Again, you can throw away almost all of that in order to get a small feature set that might take a day or two to make:

  • Markdown authoring
  • Slug generation for page URLs
  • Index page generation

Most of that can be handled really easily, and in fact you can get away with just bash and pandoc for the Markdown conversion.

Something that will trip you up is that, once you want to create any sort of interesting indices, page headers or footers linking to other posts, tag indices, or whatever else you’ll discover that you need to actually write code to collect the metadata for each post and then use that to generate those other resources. That will probably mean you need to figure out how you want to attach metadata to a post–I use something similar to Octopress where I store a YAML-like blob at the top of my file, but you could use a dedicated separate JSON-blob or YAML document with the same filename as the post and a different extension, or whatever else.
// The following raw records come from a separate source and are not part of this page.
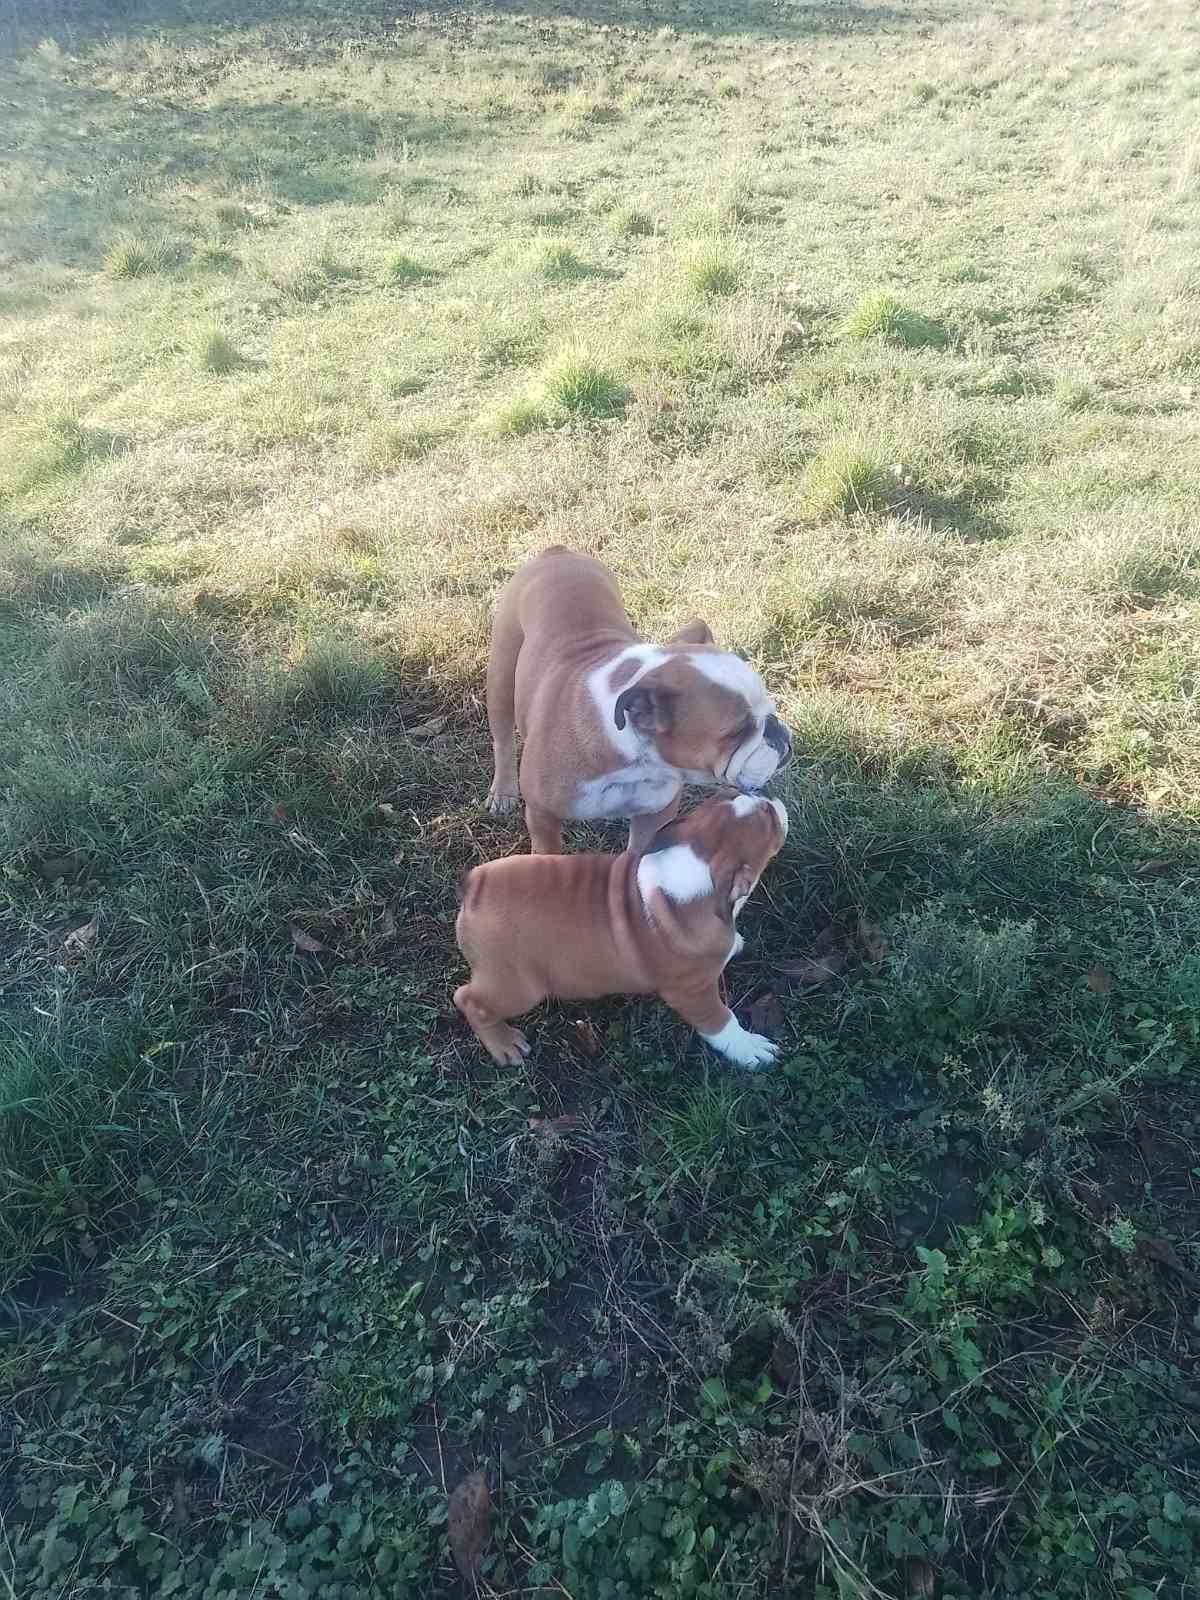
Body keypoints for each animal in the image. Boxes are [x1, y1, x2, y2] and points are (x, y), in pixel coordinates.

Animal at [451, 790, 790, 1068]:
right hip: (517, 986)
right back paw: (504, 1044)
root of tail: (474, 886)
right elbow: (720, 1021)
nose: (768, 795)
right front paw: (747, 1049)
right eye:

For comments, you might want to embed something like Disqus but I’ve found that if you really need feedback then an email address is probably better.

Little web crawler

So, everybody needs a pet spider. Big commercial search engines like Google or crawlers like 80legs have a whole bunch of features, obviously:

  • Distributed crawling (because
  • Archiving of crawls
  • Robots.txt handling
  • Throttling and polite re-crawling
  • Web app handling (those pesky JS pages)
  • Cycle detection
  • Redirect following
  • Malformed HTML support
  • Web interface for managing spiders
  • Multiple user support for managing spiders
  • Access control for users
  • Indexing of crawls to make searching possible
  • Searching crawls by relevance to a search term
  • Searching crawls by date
  • Error reporting when your spiders crawl onto something they shouldn’t and explode

And that’s all like table-stakes. As you can probably guess, a simple little pet spider doesn’t need to do nearly that much.

A pet spider probably wants to know how to:

  • Use a queue to manage crawls
  • Crawl (HTTP GET) a document
  • Perform some inspection on that document (extracting a field via CSS selector, adding to a full-text search engine like Elasticsearch, whatever)
  • Discover new and exiting links from that document to other documents and queue them for crawling
  • Ignore documents that have already been crawled, or have been crawled too recently
  • Throttle itself so its excited pursuit of its work doesn’t anger site admins
  • Handle basic failures like 404s or malformed documents (usually by exploding the spider and making a new one after flagging the crawl as troublesome)

This project probably wants a little database (say, SQLlite or PG) for storing the queue and skipping redundant crawls, but you could conceivably just use a flat text file and some bash trickery to check for duplicates. An MVP for this might well look like a bash script with curl and pup and a bit of cleverness.

Obviously, as time goes on, you’ll want to festoon your little spider with gear and features so it can have better luck on the World Wide Web, but making one to start with isn’t too gnarly.

Why do this?

I believe that almost every developer is skilled enough to tackle these sorts of things, if they only tried. We look at the big players online today and wonder how we can ever live in a world not dictated by their systems. Google doesn’t have to own search. Wikipedia doesn’t have to own knowledge. Medium doesn’t have to own self-indulgent screeds.

To make a better world, we need to empower users. To empower users, we need to educate them to be autonomous. To be autonomous, they have to seize the means of production.

My hope is that, by doing little projects like these, you can realize your potential to be autonomous of one degree or another from those orgs and feel capable of bring the fire down to the masses and giving them a chance to be autonomous too.